§ **Instrução**: Atualize as linhas abaixo, trocando "CodeReview" por "CodeReader" em todas elas e mantendo todo o resto igual. Por favor, deixe as imagens fora da resposta.
____
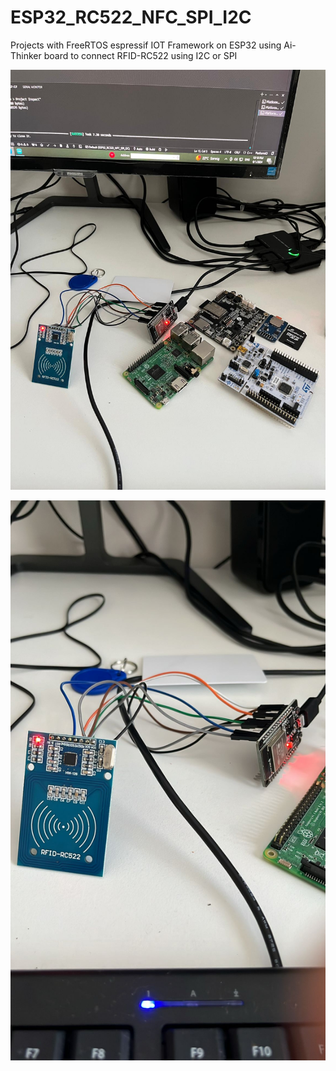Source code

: # ESP32_RC522_NFC_SPI_I2C

Projects with FreeRTOS espressif IOT Framework on ESP32 using Ai-Thinker board to connect RFID-RC522 using I2C or SPI


![alt text](https://github.com/Kishwar/ESP32_RC522_NFC_SPI_I2C/blob/master/Image.jpeg?raw=true)

![alt text](https://github.com/Kishwar/ESP32_RC522_NFC_SPI_I2C/blob/master/Image_1.jpeg?raw=true)
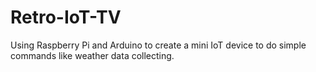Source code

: # Retro-IoT-TV

Using Raspberry Pi and Arduino to create a mini IoT device to do simple commands like weather data collecting.
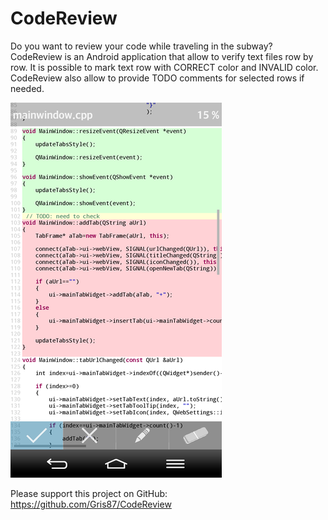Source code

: CodeReview
==========

Do you want to review your code while traveling in the subway?
CodeReview is an Android application that allow to verify text files row by row.
It is possible to mark text row with CORRECT color and INVALID color.
CodeReview also allow to provide TODO comments for selected rows if needed.

![Screenshot](https://github.com/Gris87/CodeReview/raw/master/screen.png)

Please support this project on GitHub:
https://github.com/Gris87/CodeReview
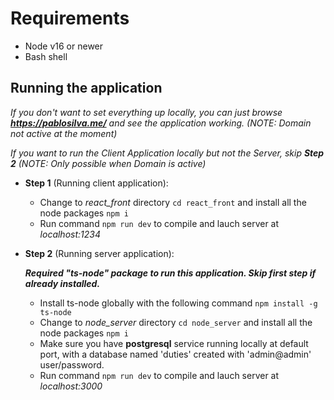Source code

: # Requirements

  * Node v16 or newer
  * Bash shell

## Running the application

 *If you don't want to set everything up locally, you can just browse <b>https://pablosilva.me/</b> and see the application working. (NOTE: Domain not active at the moment)*
 
 *If you want to run the Client Application locally but not the Server, skip <b>Step 2</b> (NOTE: Only possible when Domain is active)*

 * <b>Step 1</b> (Running client application):
    
   - Change to *react_front* directory `cd react_front` and install all the node packages `npm i`
   - Run command `npm run dev` to compile and lauch server at *localhost:1234*
   
 * <b>Step 2</b> (Running server application):
 
   *<b>Required "ts-node" package to run this application. Skip first step if already installed.</b>*
   
   - Install ts-node globally with the following command `npm install -g ts-node`
   - Change to *node_server* directory `cd node_server` and install all the node packages `npm i`
   - Make sure you have <b>postgresql</b> service running locally at default port, with a database named 'duties' created with 'admin@admin' user/password.
   - Run command `npm run dev` to compile and lauch server at *localhost:3000*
____
§ **Resposta**:
Source code

: # ESP32_RC522_NFC_SPI_I2C

Projects with FreeRTOS espressif IOT Framework on ESP32 using Ai-Thinker board to connect RFID-RC522 using I2C or SPI


![alt text](https://github.com/Kishwar/ESP32_RC522_NFC_SPI_I2C/blob/master/Image.jpeg?raw=true)

![alt text](https://github.com/Kishwar/ESP32_RC522_NFC_SPI_I2C/blob/master/Image_1.jpeg?raw=true)
Source code

: # Retro-IoT-TV

Using Raspberry Pi and Arduino to create a mini IoT device to do simple commands like weather data collecting.
Source code

: CodeReader
==========

Do you want to review your code while traveling in the subway?
CodeReader is an Android application that allow to verify text files row by row.
It is possible to mark text row with CORRECT color and INVALID color.
CodeReader also allow to provide TODO comments for selected rows if needed.

![Screenshot](https://github.com/Gris87/CodeReader/raw/master/screen.png)

Please support this project on GitHub:
https://github.com/Gris87/CodeReader
Source code

: # Requirements

  * Node v16 or newer
  * Bash shell

## Running the application

 *If you don't want to set everything up locally, you can just browse <b>https://pablosilva.me/</b> and see the application working. (NOTE: Domain not active at the moment)*
 
 *If you want to run the Client Application locally but not the Server, skip <b>Step 2</b> (NOTE: Only possible when Domain is active)*

 * <b>Step 1</b> (Running client application):
    
   - Change to *react_front* directory `cd react_front` and install all the node packages `npm i`
   - Run command `npm run dev` to compile and lauch server at *localhost:1234*
   
 * <b>Step 2</b> (Running server application):
 
   *<b>Required "ts-node" package to run this application. Skip first step if already installed.</b>*
   
   - Install ts-node globally with the following command `npm install -g ts-node`
   - Change to *node_server* directory `cd node_server` and install all the node packages `npm i`
   - Make sure you have <b>postgresql</b> service running locally at default port, with a database named 'duties' created with 'admin@admin' user/password.
   - Run command `npm run dev` to compile and lauch server at *localhost:3000*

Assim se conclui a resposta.